My main objective with the article, a point that I fear may have been overlooked, was to suggest that conservation decisions can benefit from rigorous accounting practices. That is, we need to consider costs and benefits, leverage points, and opportunity costs. Conservationists may have additional ethical issues in mind—the rights of indigenous peoples, trails and access for users, and concerns about hunting, just to name a very few—but these issues ought to be treated separately from the essential question: how can we protect native biodiversity most effectively and efficiently?
In the original post on NEW’s Cascadia Scorecard Weblog, and in its re-publication on The Tyee, I invited information from readers that would prove to me the wisdom of Raincoast’s actions. Your article in response provides some (along with an unfortunate amount of embittered name calling).
For example, it’s clearly germane—as you pointed out—that Horejsi et al. concluded that coastal grizzly populations are depressed and that sport hunting is contributing to the decline. But I remain unclear about why it matters, from a purely conservation perspective, whether guide-outfitter hunting resembles a search and destroy mission. A good conservation accounting would demonstrate that guide-outfitter hunting is especially damaging to grizzly populations in a way that other activities are not—such as hunting by BC residents, clearcut logging, road-building, and even ecotourism. At the least, a solid case could perhaps be made that these other threats cannot be addressed with the resources at hand, and so guide-outfitter rights are the best available buy. I would like to hear that case and be convinced that the buyouts were directed primarily at conservation and not simply at alleviating a practice that some (myself included) find disturbing (that is, trophy hunting).

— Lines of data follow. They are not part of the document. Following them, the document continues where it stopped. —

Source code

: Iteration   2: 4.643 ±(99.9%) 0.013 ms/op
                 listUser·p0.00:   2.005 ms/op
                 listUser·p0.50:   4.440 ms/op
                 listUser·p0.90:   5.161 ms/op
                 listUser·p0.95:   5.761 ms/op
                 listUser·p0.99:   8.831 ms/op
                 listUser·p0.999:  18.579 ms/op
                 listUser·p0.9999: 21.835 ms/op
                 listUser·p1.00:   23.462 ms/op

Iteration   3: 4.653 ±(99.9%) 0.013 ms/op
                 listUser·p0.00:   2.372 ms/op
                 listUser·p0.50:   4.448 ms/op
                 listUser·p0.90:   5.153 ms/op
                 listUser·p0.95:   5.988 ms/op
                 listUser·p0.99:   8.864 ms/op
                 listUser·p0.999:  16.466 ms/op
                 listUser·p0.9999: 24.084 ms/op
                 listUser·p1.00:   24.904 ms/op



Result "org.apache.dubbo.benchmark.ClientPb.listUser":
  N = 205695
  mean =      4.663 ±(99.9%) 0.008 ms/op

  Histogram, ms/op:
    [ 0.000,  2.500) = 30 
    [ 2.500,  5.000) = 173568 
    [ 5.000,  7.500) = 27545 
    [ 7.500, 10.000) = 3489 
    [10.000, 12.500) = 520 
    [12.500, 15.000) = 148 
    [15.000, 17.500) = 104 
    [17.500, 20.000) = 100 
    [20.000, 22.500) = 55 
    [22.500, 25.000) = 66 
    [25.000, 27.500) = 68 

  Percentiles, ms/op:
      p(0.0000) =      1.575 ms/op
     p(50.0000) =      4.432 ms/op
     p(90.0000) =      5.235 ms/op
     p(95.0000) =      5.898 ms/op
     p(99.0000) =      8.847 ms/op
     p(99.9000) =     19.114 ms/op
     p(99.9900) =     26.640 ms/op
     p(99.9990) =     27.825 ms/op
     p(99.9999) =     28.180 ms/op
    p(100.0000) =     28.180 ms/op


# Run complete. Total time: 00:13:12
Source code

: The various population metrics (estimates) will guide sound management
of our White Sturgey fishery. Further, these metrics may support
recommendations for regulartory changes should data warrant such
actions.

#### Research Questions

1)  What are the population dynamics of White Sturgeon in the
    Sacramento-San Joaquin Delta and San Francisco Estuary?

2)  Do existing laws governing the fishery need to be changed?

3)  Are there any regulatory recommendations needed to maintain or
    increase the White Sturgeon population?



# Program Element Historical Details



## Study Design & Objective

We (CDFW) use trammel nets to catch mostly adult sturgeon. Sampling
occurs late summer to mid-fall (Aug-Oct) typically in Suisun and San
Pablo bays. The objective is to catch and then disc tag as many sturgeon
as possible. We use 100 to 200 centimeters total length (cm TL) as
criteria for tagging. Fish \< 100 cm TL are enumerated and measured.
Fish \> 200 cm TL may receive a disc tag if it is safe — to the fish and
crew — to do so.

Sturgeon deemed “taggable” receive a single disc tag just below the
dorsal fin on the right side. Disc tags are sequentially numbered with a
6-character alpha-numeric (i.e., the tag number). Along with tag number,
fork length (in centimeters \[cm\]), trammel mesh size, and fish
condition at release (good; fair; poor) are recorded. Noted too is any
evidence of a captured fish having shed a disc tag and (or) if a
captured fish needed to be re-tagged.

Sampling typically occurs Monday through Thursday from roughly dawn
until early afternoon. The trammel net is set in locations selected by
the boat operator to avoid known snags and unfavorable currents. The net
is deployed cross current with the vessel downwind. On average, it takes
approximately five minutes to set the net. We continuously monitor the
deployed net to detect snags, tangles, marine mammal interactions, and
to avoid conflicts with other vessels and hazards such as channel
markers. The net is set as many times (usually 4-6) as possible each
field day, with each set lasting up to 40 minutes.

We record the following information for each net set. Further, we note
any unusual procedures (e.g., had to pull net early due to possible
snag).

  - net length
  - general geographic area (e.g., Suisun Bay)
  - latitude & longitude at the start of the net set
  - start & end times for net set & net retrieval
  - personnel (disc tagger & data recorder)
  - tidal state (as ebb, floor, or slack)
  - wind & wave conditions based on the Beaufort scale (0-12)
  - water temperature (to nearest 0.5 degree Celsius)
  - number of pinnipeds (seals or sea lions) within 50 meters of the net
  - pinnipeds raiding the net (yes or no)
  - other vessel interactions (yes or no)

It’s also relevant that trophy hunting can have ecological implications that ripple beyond the individual animal killed, as Chris Darimont, the conservation biologist you cite, points out. This is a meaningful strike against trophy hunting and, while it is not the only consideration, it is precisely the sort of evidence that is worth weighing in the balance.
I admit, however, to being perplexed by carnivore expert Paul Paquet’s argument, which you quote at length. For one thing, I never suggested that the “only” way to conserve large carnivores is to allow trophy hunting. Instead, I pointed out that trophy hunting has perversely beneficial effects in some contexts. As another example, I was recently fortunate to visit the world’s leading cheetah conservation center in South Africa. While interviewing their staff biologists I was surprised to learn that a large contingent of experts who have devoted themselves to protecting cheetahs actually support trophy hunting—on the grounds that not hunting cheetahs is actually worse for the animals in the long run. They were willing to take a hard look at the conservation realities and conduct a genuine accounting of the costs and benefits of limited hunting. Perhaps Raincoast has conducted such an analysis. If so, sharing it would help me, and many others, to understand the rationale for your strategy.
Finally, the overall strategy seems confused. If the point of buying the guide-outfitter rights is truly to protect native biodiversity, then the payoff seems small for such an expensive investment. As I understand it, because the buyout includes only certain guide-outfitter rights (not the less expensive rights for BC residents) it prevents the killing of a fairly small number of grizzlies per year and, if I’m not mistaken, the kill rate has been even lower in recent years.